No afã de oferecer uma luz no fim do túnel para empresários do setor varejista, o ministro da Economia, Paulo Guedes, prometeu que o governo ajudaria a implantar testes em massa na população brasileira para identificar, através de testes sorológicos, quem já teve covid-19 com o intuito de planejar a retomada da economia.
Estima-se que mais de 80% das pessoas infectadas não vão saber que tiveram a doença por não apresentarem os sintomas. O ministro arriscou até um número: 40 milhões de testes por mês.
No dia 4 deste mês, em videoconferência para representantes do setor varejista, o ministro afirmou que estava em tratativas com um fornecedor da Inglaterra para a compra em grande escala dos kits. Essa quantidade seria suficiente para rastrear um quinto da população brasileira.

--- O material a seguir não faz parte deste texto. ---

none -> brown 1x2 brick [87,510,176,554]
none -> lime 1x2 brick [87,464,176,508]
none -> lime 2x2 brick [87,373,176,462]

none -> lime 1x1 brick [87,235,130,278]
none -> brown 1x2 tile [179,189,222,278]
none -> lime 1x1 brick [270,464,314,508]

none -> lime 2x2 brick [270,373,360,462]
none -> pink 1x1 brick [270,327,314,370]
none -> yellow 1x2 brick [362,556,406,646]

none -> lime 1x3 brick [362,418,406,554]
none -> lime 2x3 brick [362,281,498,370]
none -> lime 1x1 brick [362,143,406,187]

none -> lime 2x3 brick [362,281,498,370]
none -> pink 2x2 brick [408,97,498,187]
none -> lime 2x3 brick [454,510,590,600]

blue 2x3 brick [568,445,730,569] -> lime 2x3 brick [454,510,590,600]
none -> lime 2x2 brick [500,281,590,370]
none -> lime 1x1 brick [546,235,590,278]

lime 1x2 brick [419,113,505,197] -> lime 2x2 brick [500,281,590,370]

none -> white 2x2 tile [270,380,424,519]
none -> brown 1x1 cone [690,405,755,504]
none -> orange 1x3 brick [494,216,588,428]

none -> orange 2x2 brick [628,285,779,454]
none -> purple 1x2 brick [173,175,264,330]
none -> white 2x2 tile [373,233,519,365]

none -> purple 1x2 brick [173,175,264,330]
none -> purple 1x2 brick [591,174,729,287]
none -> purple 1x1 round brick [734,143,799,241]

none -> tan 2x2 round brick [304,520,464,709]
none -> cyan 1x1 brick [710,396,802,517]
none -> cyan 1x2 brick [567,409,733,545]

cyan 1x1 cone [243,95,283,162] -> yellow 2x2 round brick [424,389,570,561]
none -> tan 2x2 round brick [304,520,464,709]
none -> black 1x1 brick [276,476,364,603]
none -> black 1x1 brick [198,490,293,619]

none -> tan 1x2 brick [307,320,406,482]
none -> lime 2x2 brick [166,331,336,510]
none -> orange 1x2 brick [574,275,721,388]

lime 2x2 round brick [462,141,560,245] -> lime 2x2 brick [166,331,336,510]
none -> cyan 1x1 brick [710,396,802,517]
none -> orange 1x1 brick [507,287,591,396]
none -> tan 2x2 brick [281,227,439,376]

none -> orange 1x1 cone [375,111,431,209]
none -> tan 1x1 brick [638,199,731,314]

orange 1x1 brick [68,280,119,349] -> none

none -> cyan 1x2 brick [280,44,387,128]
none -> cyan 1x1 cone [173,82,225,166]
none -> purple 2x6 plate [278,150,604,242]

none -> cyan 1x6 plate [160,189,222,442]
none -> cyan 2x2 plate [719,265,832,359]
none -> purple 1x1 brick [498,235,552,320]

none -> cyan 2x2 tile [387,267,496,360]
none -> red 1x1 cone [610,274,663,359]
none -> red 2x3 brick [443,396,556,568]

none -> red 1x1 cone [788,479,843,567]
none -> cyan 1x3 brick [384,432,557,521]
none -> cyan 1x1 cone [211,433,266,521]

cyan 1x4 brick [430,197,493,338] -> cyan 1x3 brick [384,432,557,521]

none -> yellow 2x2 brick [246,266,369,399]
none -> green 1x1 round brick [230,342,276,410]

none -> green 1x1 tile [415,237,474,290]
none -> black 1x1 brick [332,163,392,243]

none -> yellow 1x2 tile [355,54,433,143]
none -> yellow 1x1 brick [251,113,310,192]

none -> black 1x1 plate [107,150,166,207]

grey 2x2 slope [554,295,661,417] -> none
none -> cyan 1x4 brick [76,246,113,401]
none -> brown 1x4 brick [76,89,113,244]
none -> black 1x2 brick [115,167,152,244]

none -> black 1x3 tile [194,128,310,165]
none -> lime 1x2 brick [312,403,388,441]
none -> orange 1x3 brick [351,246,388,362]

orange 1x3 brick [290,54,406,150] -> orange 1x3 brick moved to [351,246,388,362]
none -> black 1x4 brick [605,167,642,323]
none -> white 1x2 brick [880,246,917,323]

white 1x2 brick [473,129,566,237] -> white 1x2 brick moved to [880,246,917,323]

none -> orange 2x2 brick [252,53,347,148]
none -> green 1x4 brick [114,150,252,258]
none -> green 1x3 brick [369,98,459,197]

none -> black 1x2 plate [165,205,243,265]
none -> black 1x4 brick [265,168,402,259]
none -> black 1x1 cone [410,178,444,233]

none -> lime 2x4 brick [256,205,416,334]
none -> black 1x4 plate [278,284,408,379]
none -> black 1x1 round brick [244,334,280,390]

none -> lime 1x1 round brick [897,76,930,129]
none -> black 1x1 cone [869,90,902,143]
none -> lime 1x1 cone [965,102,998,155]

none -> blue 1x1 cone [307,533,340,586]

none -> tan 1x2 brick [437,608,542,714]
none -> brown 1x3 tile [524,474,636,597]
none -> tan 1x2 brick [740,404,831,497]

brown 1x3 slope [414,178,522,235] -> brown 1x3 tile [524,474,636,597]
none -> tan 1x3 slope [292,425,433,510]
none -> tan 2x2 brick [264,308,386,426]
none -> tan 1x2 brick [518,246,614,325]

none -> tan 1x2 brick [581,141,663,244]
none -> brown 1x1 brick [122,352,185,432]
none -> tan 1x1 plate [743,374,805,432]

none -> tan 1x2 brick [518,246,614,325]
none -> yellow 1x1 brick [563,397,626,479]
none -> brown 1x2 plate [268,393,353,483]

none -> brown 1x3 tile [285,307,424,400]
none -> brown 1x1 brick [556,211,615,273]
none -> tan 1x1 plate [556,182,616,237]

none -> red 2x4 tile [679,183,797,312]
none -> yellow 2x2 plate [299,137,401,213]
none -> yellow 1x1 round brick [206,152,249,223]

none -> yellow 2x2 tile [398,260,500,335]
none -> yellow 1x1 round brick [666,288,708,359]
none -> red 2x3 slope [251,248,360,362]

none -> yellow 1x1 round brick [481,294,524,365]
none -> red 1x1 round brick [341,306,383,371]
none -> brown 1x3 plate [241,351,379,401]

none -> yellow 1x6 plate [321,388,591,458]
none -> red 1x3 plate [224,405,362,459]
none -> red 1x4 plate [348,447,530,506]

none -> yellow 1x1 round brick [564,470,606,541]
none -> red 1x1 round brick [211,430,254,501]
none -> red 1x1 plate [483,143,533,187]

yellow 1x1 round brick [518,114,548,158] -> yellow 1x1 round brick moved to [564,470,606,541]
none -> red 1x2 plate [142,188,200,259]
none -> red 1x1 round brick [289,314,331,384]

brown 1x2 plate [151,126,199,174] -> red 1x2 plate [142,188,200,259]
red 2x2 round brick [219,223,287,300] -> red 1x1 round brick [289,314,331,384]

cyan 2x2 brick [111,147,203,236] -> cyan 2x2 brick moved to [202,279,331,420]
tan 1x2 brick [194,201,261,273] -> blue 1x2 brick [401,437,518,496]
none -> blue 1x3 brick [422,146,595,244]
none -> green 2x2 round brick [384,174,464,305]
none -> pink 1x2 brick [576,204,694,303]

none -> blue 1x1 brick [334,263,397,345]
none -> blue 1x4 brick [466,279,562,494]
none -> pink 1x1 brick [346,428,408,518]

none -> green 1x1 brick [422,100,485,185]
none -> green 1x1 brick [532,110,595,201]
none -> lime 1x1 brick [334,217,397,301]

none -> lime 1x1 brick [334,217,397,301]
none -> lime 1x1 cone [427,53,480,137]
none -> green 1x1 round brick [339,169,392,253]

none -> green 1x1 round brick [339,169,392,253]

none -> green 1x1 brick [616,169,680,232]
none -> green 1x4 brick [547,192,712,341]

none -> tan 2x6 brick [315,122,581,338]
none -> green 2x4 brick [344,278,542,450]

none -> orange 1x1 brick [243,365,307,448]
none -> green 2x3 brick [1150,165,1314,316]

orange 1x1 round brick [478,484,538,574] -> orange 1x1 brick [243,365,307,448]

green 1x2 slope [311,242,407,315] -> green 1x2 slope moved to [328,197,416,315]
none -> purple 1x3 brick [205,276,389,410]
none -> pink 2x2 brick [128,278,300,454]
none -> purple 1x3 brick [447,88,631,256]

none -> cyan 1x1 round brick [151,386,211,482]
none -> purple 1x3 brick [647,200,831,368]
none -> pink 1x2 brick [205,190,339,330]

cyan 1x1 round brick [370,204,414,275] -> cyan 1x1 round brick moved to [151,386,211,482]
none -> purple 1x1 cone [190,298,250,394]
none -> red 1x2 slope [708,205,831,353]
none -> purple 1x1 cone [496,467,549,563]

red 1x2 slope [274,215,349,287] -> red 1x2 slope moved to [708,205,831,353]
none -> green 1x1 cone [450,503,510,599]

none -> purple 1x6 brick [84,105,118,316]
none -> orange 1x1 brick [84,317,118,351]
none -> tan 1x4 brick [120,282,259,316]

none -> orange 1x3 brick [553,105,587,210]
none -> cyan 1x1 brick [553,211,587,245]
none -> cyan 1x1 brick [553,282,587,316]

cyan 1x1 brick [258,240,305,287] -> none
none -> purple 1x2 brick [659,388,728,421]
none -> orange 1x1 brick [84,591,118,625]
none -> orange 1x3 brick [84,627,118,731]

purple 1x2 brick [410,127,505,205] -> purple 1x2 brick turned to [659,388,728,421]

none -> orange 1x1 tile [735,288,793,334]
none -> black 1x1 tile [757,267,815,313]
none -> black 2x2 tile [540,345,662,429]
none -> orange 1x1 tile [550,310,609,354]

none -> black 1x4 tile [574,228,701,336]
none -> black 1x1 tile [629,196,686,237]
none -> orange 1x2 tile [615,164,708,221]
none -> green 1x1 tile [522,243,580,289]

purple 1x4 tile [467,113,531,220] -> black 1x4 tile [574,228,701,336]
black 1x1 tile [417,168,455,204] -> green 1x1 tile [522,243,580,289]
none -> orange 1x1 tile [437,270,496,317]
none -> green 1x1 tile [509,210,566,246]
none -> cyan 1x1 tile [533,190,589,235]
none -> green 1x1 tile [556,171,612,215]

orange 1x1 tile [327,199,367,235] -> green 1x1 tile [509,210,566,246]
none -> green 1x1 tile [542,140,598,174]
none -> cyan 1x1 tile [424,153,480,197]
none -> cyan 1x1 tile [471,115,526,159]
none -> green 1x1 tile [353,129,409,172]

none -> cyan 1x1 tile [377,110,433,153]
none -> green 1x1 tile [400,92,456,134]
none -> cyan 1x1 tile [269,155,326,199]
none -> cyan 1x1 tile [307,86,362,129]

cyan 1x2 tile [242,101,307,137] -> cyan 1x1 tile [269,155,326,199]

— São 40 milhões de testes por mês. Ou seja, você tem um passaporte da imunidade. Veja bem. Isso não é agora. Agora estamos em isolamento. Já estamos planejando uma saída, como sair lá na frente, do período de isolamento. Primeiro estamos nessa primeira onda.
A promessa no ministro, porém, parece longe de ser viável. A própria Inglaterra, de onde viriam os testes, não submeteu a sua população a essa escala de testes. De acordo com a BBC, até agora o país tem feito, em média, 10 mil testes por dia. Pressionado, o governo britânico prometeu ampliar para 100 mil o número de identificações diárias de pacientes sintomáticos. Ainda assim, uma marca muito distante de 40 milhões. O número parece ainda mais distante quando olhamos para outros países que enfrentam a pandemia.
— Nem o mundo fez 40 milhões de testes — assegura o médico hematologista Gustavo Faulhaber.
Provavelmente o único país do mundo com capacidade para produção na casa dos milhões seria a China. Ainda assim, não num prazo tão curto.
— A China não venderia isso tudo em um ano talvez — reforça o hematologista, professor da UFRGS e diretor da Unimed.
Faulhaber explica que existem dois tipos de testes mais comuns: o PCR, que detecta o vírus ativo, e o teste rápido, cuja o resultado sai imediatamente e muitas vezes tem imprecisão.
Paulo Guedes deu a entender que seriam feitos no Brasil os testes rápidos com o objetivo de identificar quem já teve contato com o vírus e, desta forma, criar uma espécie de "passaporte de imunidade", já que, teoricamente, os pacientes que enfrentaram a doença não são reincidentes.
Ainda não se tem certeza de que a reinfecção não pode ocorrer, portanto ainda é cedo para afirmar que quem teve a doença está imune. No momento atual, é imprescindível que tenhamos acesso aos testes diagnósticos, os testes de PCR, que identificam o material genético (RNA) do vírus e são mais sensíveis.
A detecção precoce e abrangente tem levado à redução do avanço da pandemia em alguns países, já que, dessa forma, é possível isolar os casos confirmados enquanto estes ainda estão transmitindo a doença. O diagnóstico precoce também permite que medidas de cuidado médico sejam empregadas antes de um avanço rápido da doença, o que pode aumentar a chance de sobrevivência.
— A ideia do passaporte é interessante, mas, para ser factível, teríamos que ter meses de epidemia em escala catastrófica para termos um número viável de passaportes — diz Faulhaber.
Portanto, um cenário irreal para o futuro próximo do país.